Backyard Eggs

"Would you be willing to donate an egg or two to science?" I asked Hayley, the Museum's Assistant Director. Hayley has a flock of backyard chickens at home and I was wondering if their eggs are stronger than store-bought eggs. Luckily she was willing to sacrifice a few for the raptor program demonstration.

After meeting Aldo the American Kestrel during each live raptor program, we take a look at the problems associated with DDT that their cousin the Peregrine Falcon faced in the mid-1900's. DDT was fantastic at killing pesky insects, but it also thinned the falcon's egg shells so much that the eggs broke during incubation. 

"I made an omelet for breakfast this morning," I tell the audience. "And those eggs were pretty easy to crack. If eggs are already pretty fragile, maybe we didn't have too much of an impact on the birds." So I set up the Egg Smasher for a science experiment: how much weight can a healthy egg hold? We slowly add weight to a chicken egg until it breaks.

Normally I use a store-bought egg from a commercial farm. When my 35-pound box of rocks doesn't break the egg, I start using children of increasing sizes to sit on the egg. The egg finally cracks, with a gasp from the audience, under 60-90 pounds of weight. On average, I would say most eggs hold around 80 pounds, while I've had a handful of eggs hold over 100 pounds during this demonstration. 

During the last two programs, we tested Hayley's home-grown eggs. They held around 90 and 95 pounds before cracking, which is on the higher end of the average range. Good job, chickens!

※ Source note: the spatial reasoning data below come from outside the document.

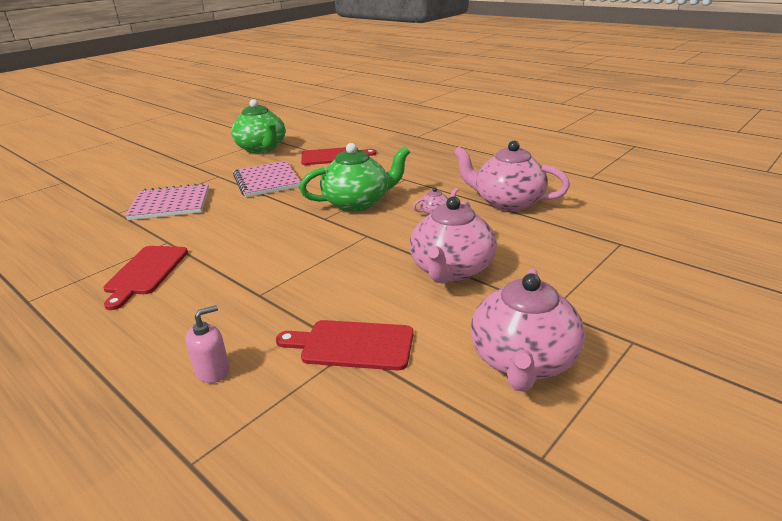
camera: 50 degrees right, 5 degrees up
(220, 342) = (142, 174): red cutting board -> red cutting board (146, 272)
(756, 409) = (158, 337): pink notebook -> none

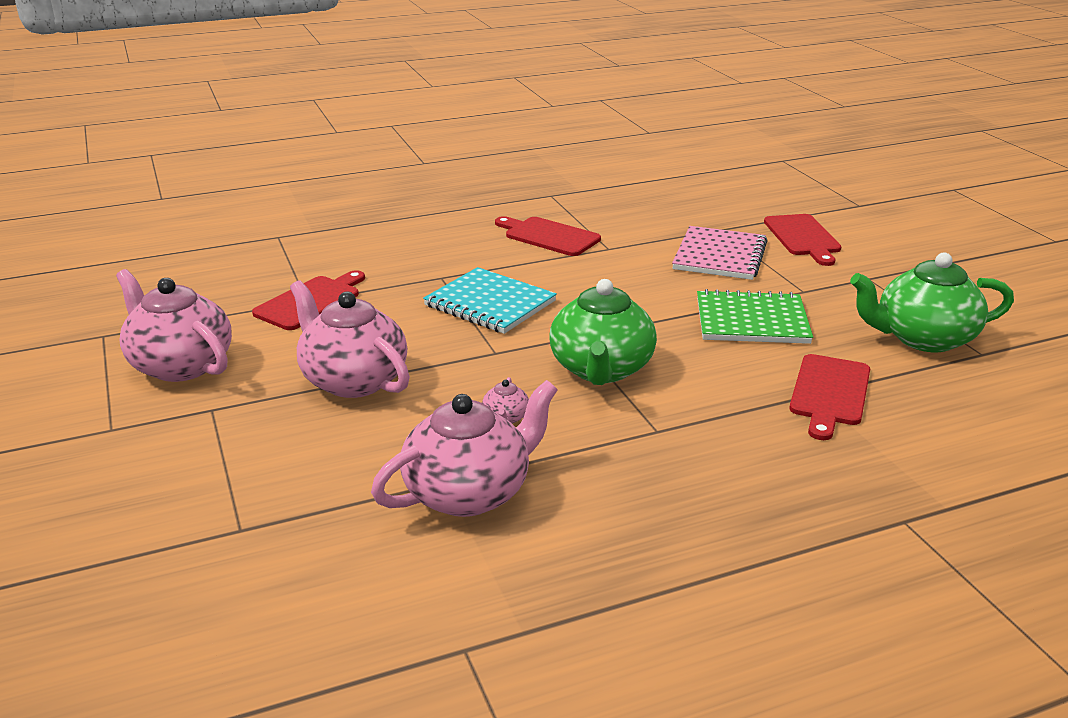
camera: 115 degrees right, 0 degrees up
(129, 188) = (803, 237): none -> red cutting board
(213, 371) = (357, 250): pink soap dispenser -> none
(267, 181) = (751, 321): pink notebook -> green notebook
(296, 259) = (490, 303): none -> turquoise notebook

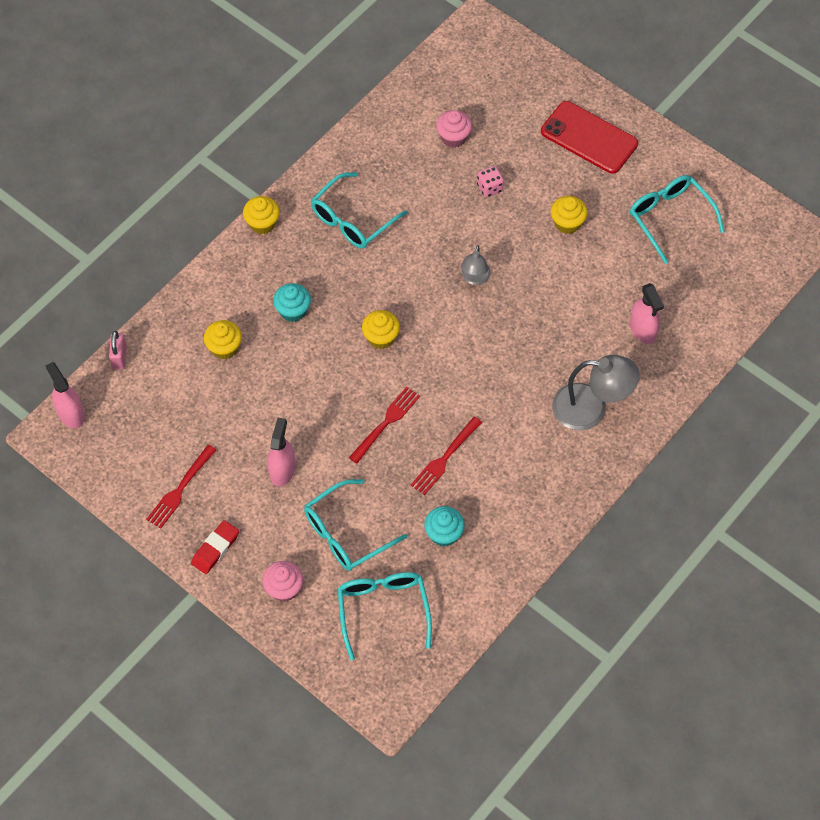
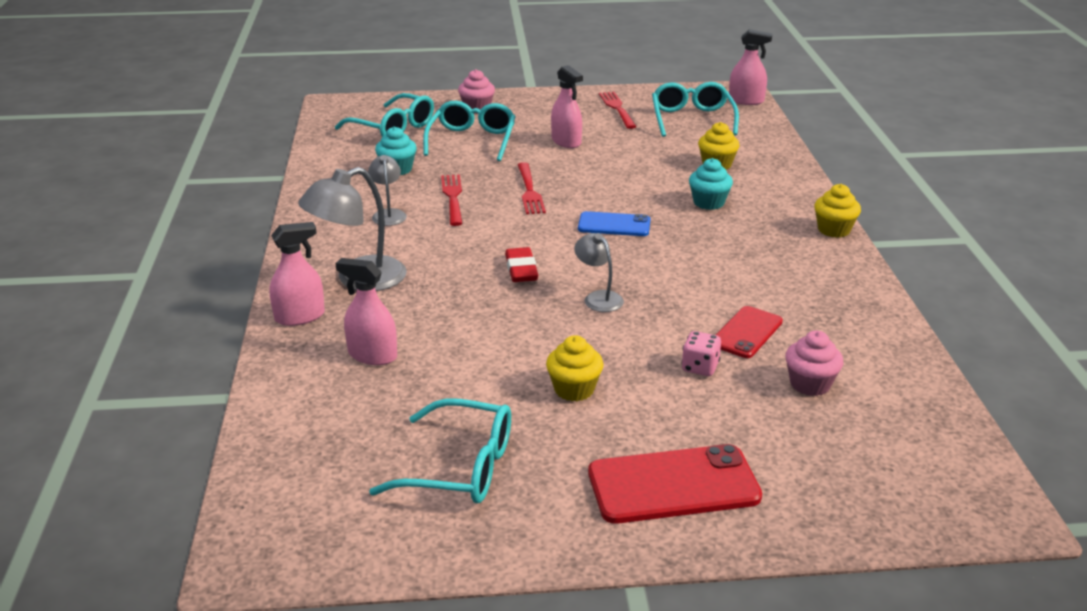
camera: 135 degrees right, 30 degrees down
(119, 357) = (772, 129): pink padlock -> none
(215, 549) = (549, 102): red eraser -> red eraser (521, 269)
(352, 220) = (773, 271): turquoise glasses -> turquoise glasses (692, 119)
(381, 337) = (614, 225): yellow cupcake -> blue phone
(434, 190) = (747, 333): none -> red phone
(507, 472) = (388, 214): none -> grey lamp
(654, 397) = (300, 317): none -> pink spray bottle

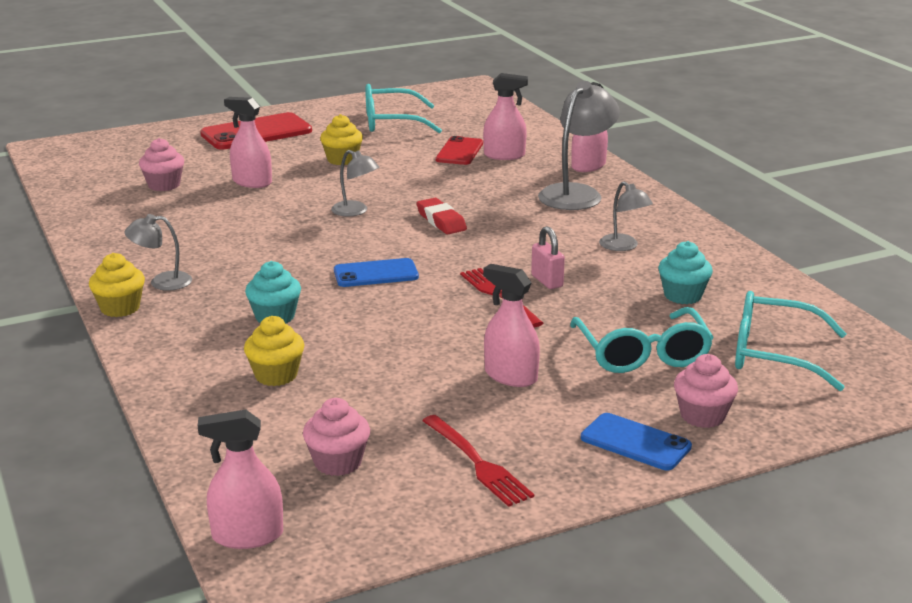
camera: 160 degrees right, 5 degrees down
(453, 198) = (577, 273): red fork -> none
(483, 196) = (547, 281): none -> pink padlock
(526, 104) = (635, 442): none -> blue phone
(692, 119) = (338, 462): turquoise glasses -> pink cupcake
(700, 367) = (252, 182): pink dice -> pink spray bottle
(747, 333) = (216, 207): red phone -> red phone (459, 151)
(801, 248) = (162, 282): none -> grey lamp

Chicken eggs are approximately the same size as Peregrine Falcon eggs, so they should hold the same amount of weight. "A female Peregrine Falcon weighs 2 pounds. Her weight was enough to break her eggs," I explain to the audience once everyone recovers from the excitement of the egg smashing. "Did we have a big impact on those birds? Did we mean to?" Eggs are stronger than you would think, so yes, we had a huge impact! Eggshell thinning happened because we were spraying a chemical that solved one problem for us - it killed insects. But we didn't realize what other effects it would have in the environment. Luckily we figured out the problem and DDT was banned in Wisconsin in 1970 (largely thanks to Lorrie Otto's efforts, whom our owl is named after) and nationwide in 1972. With help from a reintroduction program, Peregrine Falcons could come back to Wisconsin.